Samsung’s official Android app store, called the Galaxy Store, has had an infiltration of riskware apps that triggered multiple Play Protect warnings on people’s devices.
As reported first by Android Police, the malicious apps mimic ShowBox, a pirate app that went bust in 2018, after a coalition of movie studios managed to identify its operator and filed lawsuits against him.
ShowBox and its “sibling” MovieBox enabled users to access copyright-protected movies and TV shows without paying for a membership subscription to the legitimate broadcasters.
Scammers bet on the popularity of the pirate app, and indeed their cloned apps enjoyed a welcoming reception by the Samsung user community.
Infringing and risky
According to mobile security analyst “linuxct“, these apps trigger a Google Play Protect warning because the apps request access to risky permissions that could allow the installation of malware on the Android device.
If the user grants those requests, the apps are allowed to access contact lists, call logs, execute code, fetch malware payloads click on ads, and more.
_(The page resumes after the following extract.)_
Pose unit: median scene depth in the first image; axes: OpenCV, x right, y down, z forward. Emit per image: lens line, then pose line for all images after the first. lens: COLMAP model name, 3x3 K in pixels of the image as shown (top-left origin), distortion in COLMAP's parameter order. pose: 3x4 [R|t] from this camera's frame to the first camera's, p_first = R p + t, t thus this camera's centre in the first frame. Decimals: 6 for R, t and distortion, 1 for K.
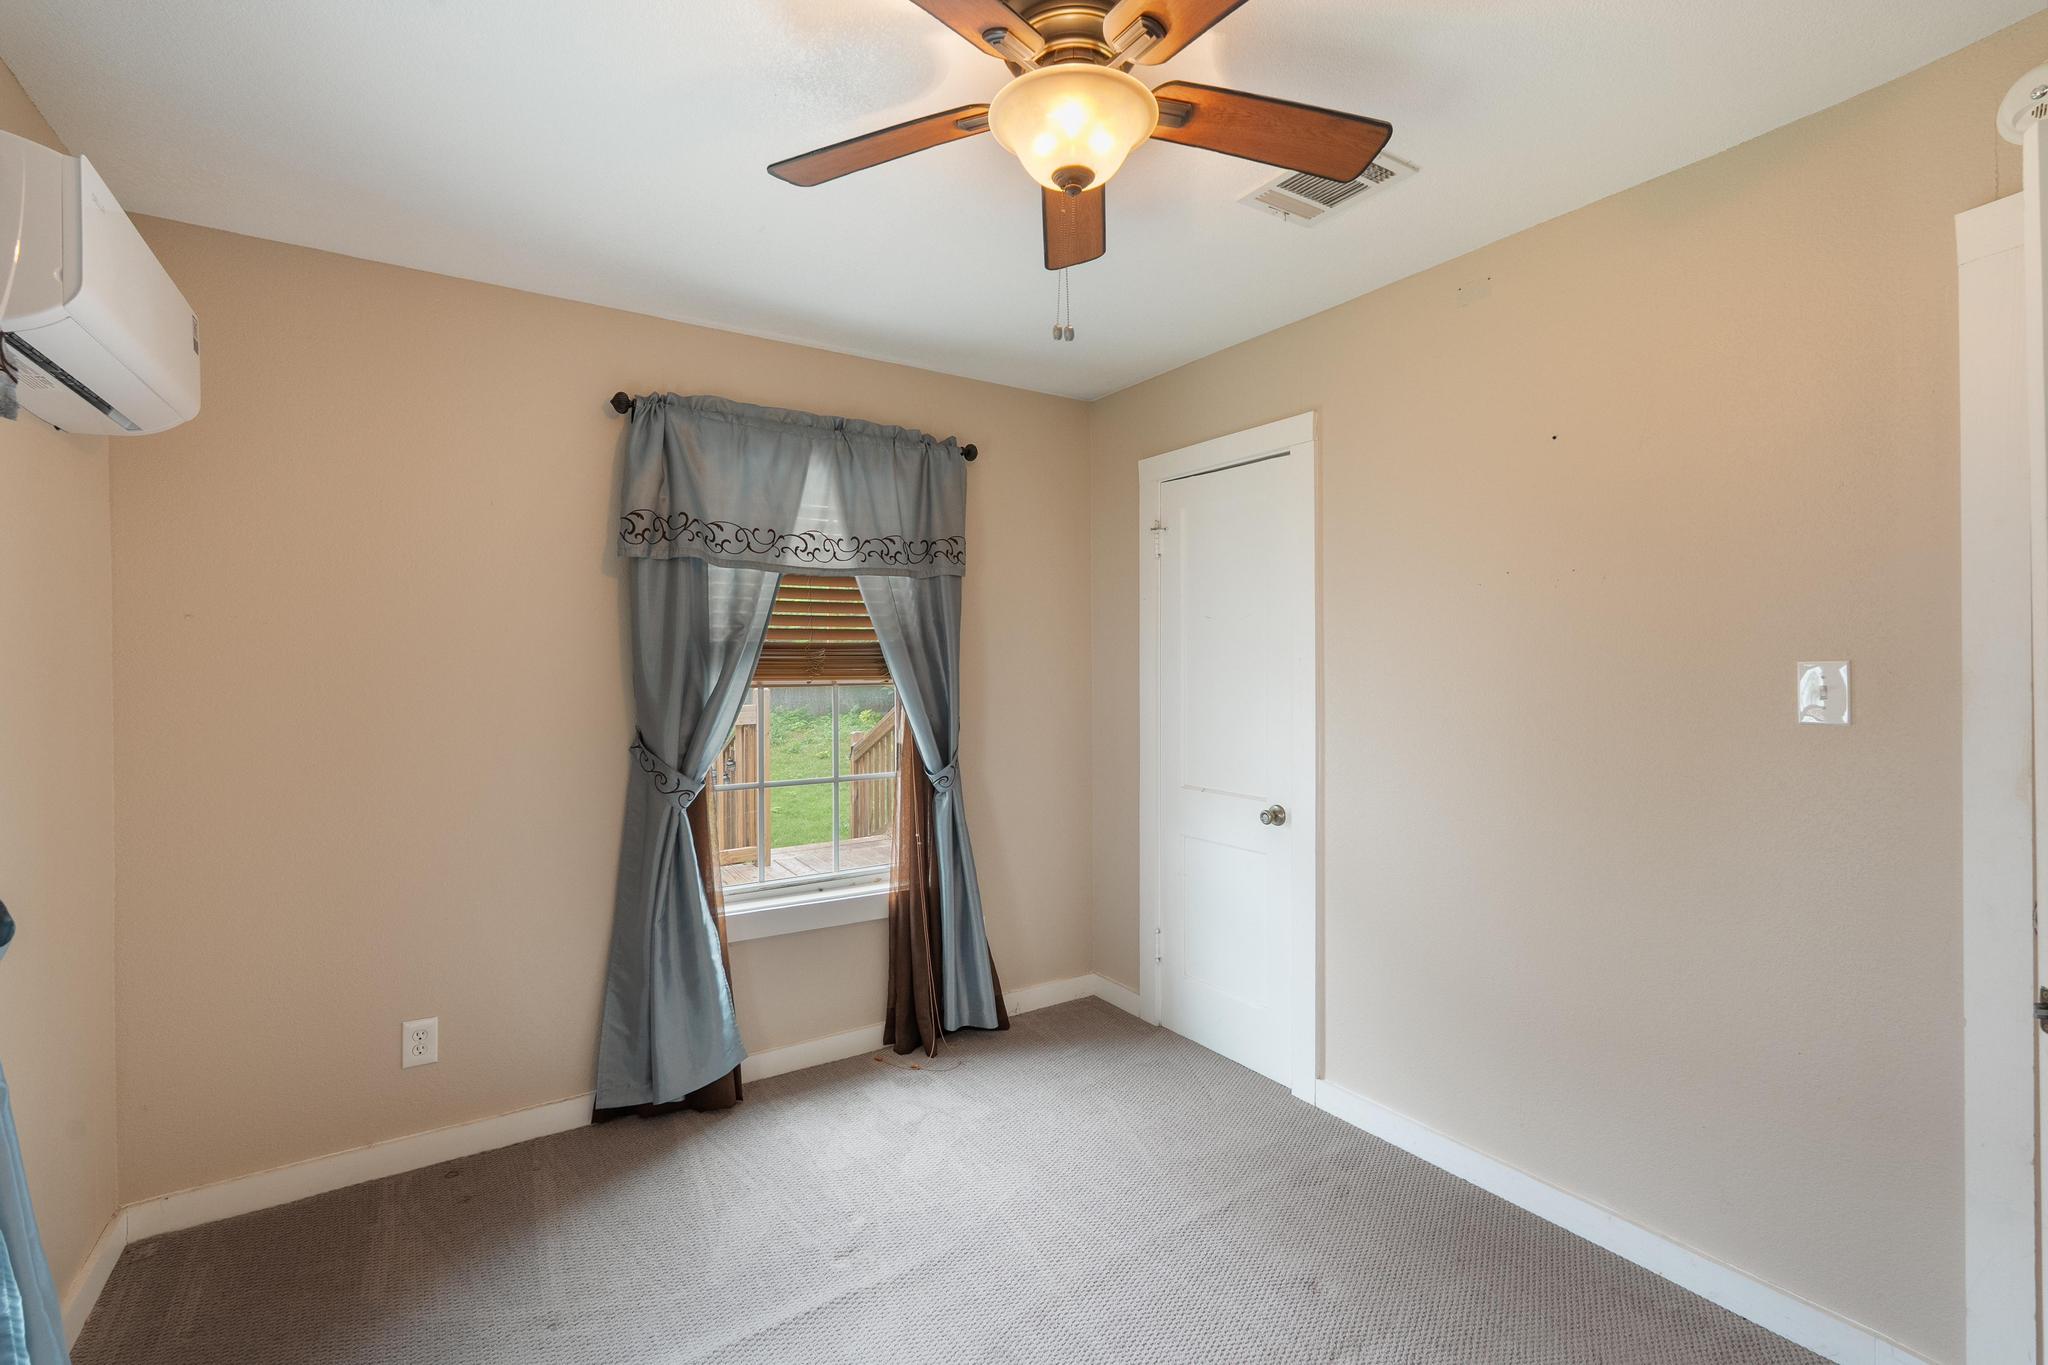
lens RADIAL K [[905.7, 0, 1022.7], [0, 905.7, 675.3], [0, 0, 1]] dist [-0.000173, 0.000846]
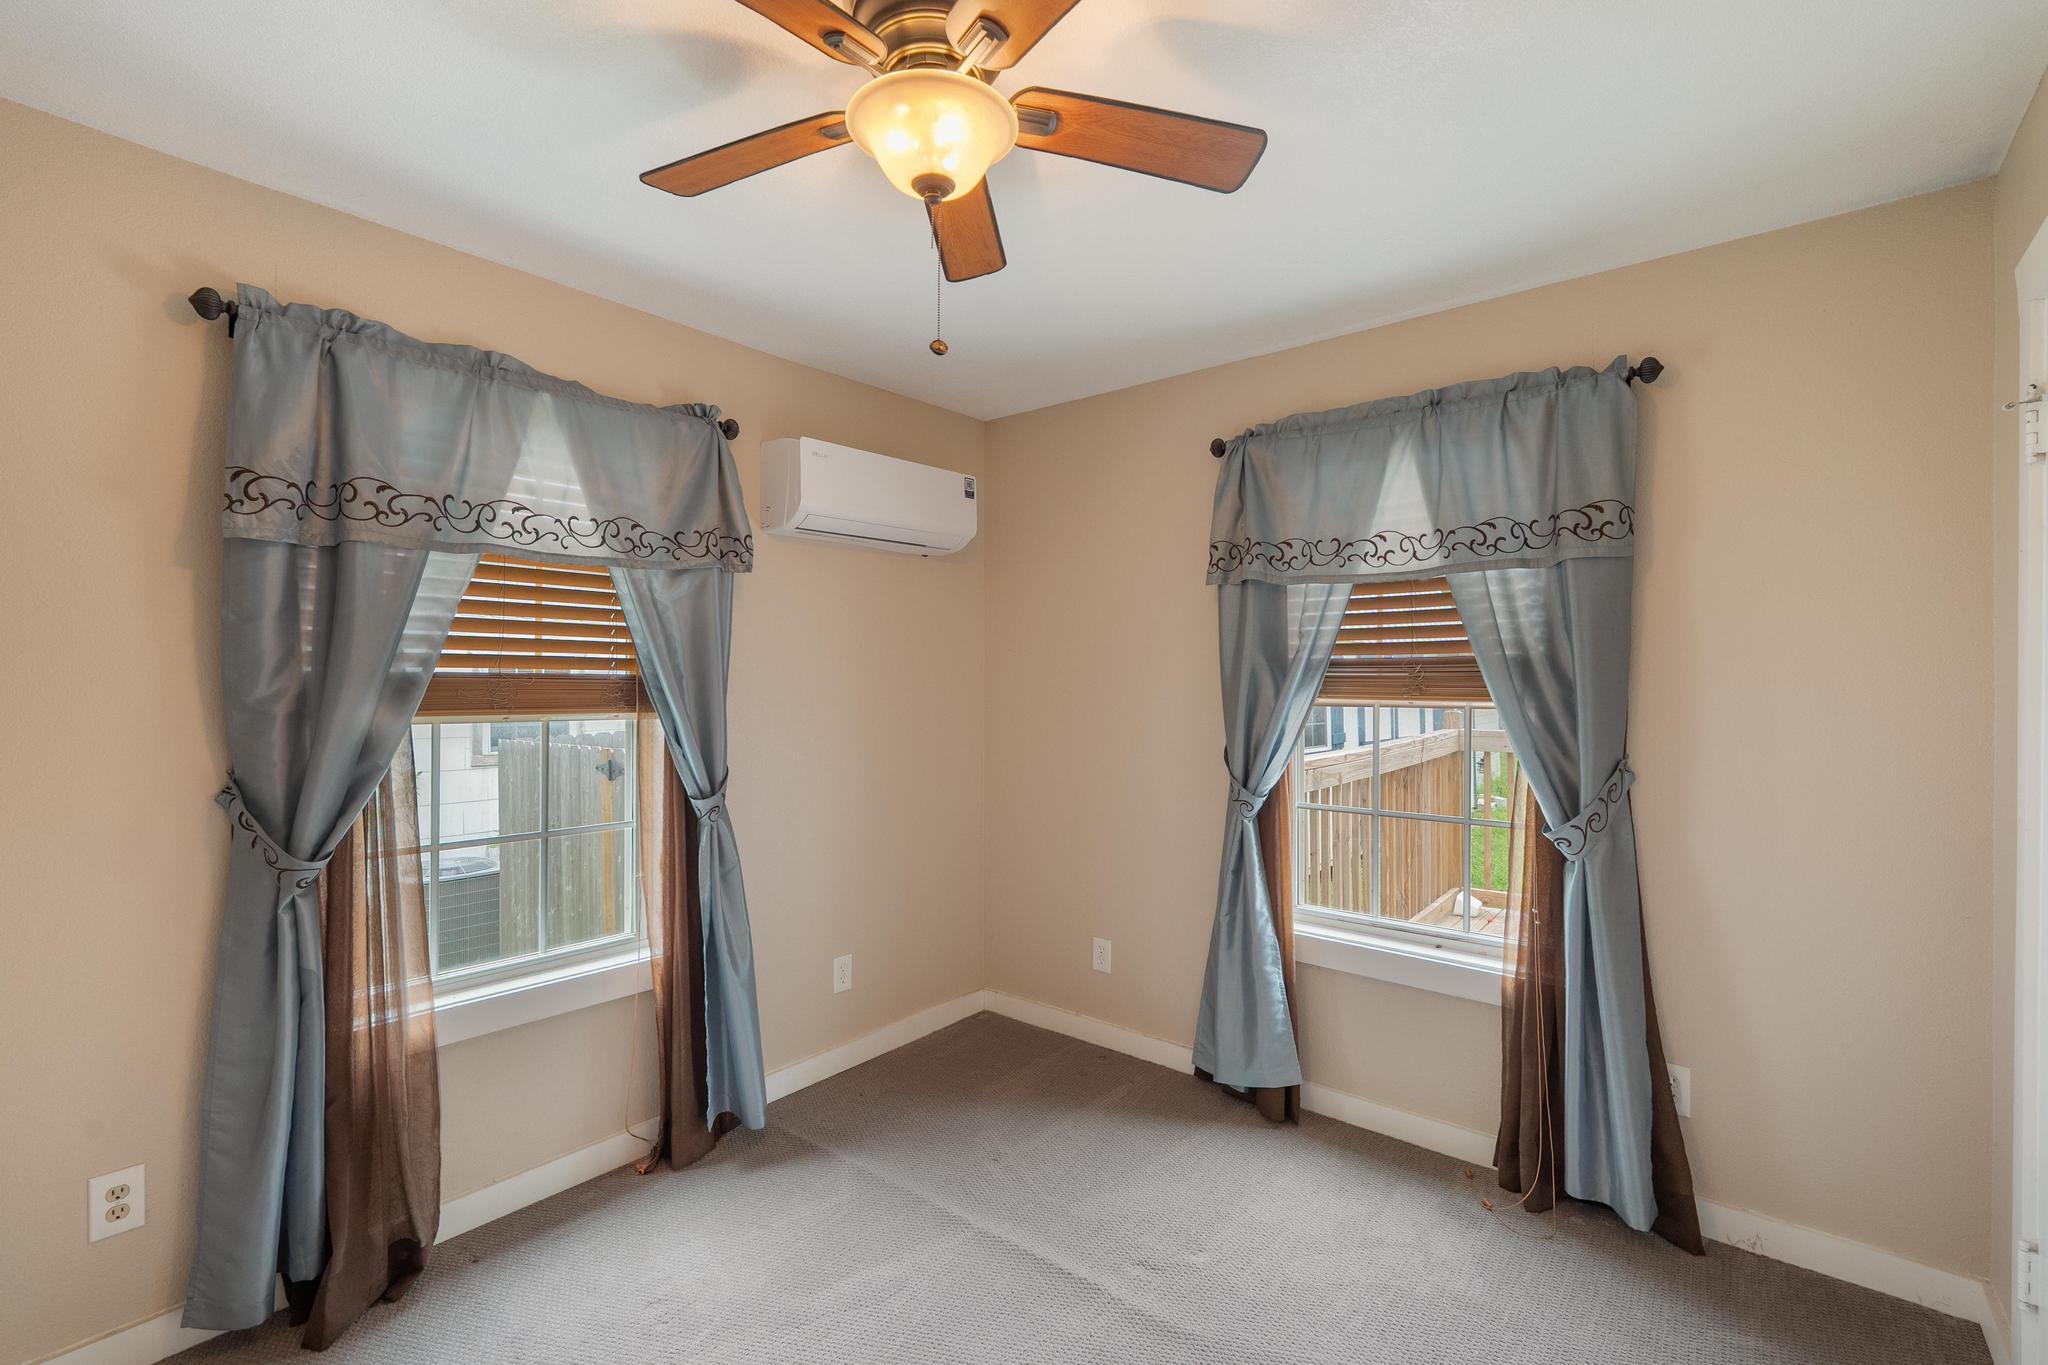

After analyzing the apps, Linuxct found ad technology that could be exploited to perform remote code execution, allowing it to be abused to execute commands on the device.
Multiple anti-virus engines on VirusTotal detect samples of these apps as riskware, trojan, ad clicker, or generic malware.
These clone apps were advertised as streaming apps, promising anonymous access to protected content via an integrated VPN tool.
According to Android Police, at least some of these apps did actually offer the promised pirate functionality at some point.
That said, from a legal perspective, Samsung should have rejected these apps for what they claim to be, even if they weren’t posing any other risk.
However, the Samsung Galaxy Store review only vets the submitted apps for malware functionality or malicious behavior, so copyright infringement isn’t a consideration.
Since these apps don’t feature nasty code “out of the box”, they are not treated as malicious and weren’t rejected from the store.
We have reached out to Samsung for a comment on these reports and we will update the post as soon as we hear back from them.
Although the Google Play Store isn’t 100% free from malware or riskware uploads, it remains the safest choice for sourcing Android apps.
In general, pirate apps, either free or paid, pose a legal, security, and privacy risk for their users, and the projected savings/benefits aren’t worth the potential consequences of using them.
These risks are especially true when an app asks for such wide-ranging permissions that allow it to perform commands and access information it should not need to operate.
If you installed one of the ShowBox clones via the Galaxy Store, remove them immediately and run a full scan through a mobile security tool to uproot any potential remnants.